ID col1 col2 col3 col4
A 100 400 30 800
B 600 50 500 75

and I want a query where I can return something like

ID col1 col2 col3 col4
A 0 1 0 1
B 1 0 1 0

Except, I want the logic to look at each row, and for each row find which two columns have the top 2 values. I imagine there may be a few CTEs or subqueries involved. Even getting to a CTE that would produce the following outcome would be good enough, but don't know how to get to this CTE:

ID top_2_col_name
A col2
A col4
B col1
B col3

Is there a way to do aggregate and window functions row-wise instead of column wise?

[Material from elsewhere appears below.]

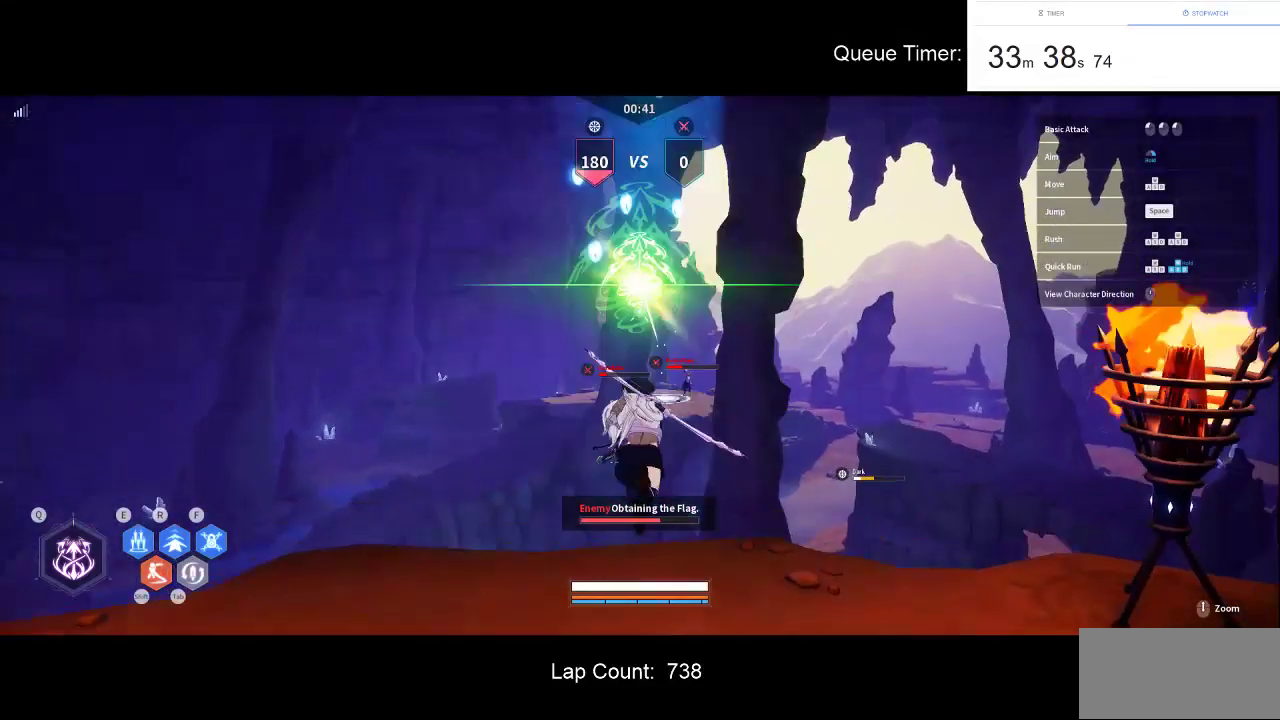
{"keys": ["a", "w"], "mouse": [], "events": [[350, "a", "down"]]}
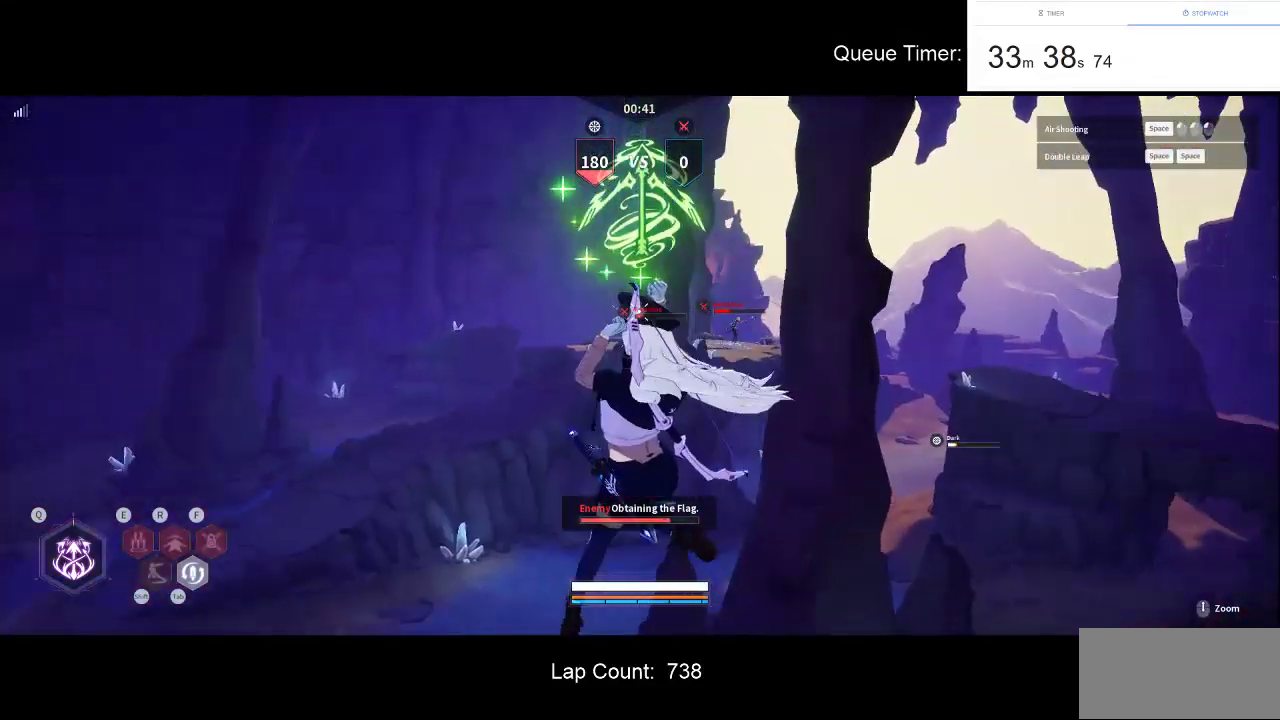
{"keys": ["w"], "mouse": [], "events": [[266, "a", "up"], [366, "w", "up"], [416, "w", "down"]]}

I'm using Google's BigQuery SQL.

4

4 Answers

1
votes

If you want the top two values, then one method is to unnest the values and calculate the ranking and select them:

with t as (
      select 'A' as id, 100 as col1, 400 as col2,  30 as col3, 800 as col4 union all
      select 'B' as id, 600 as col1, 50  as col2, 500 as col3, 75 as col4 
     )
select * except (seqnum)
from (select t.id, col.*, row_number() over (partition by t.id order by col.val desc) as seqnum
      from t cross join
           unnest(array[struct('col1' as col, t.col1 as val),
                              struct('col2', t.col2),
                              struct('col3', t.col3),
                              struct('col4', t.col4)
                             ]
                        ) col
     ) tc
where seqnum <= 2;

This is the second form of your result set.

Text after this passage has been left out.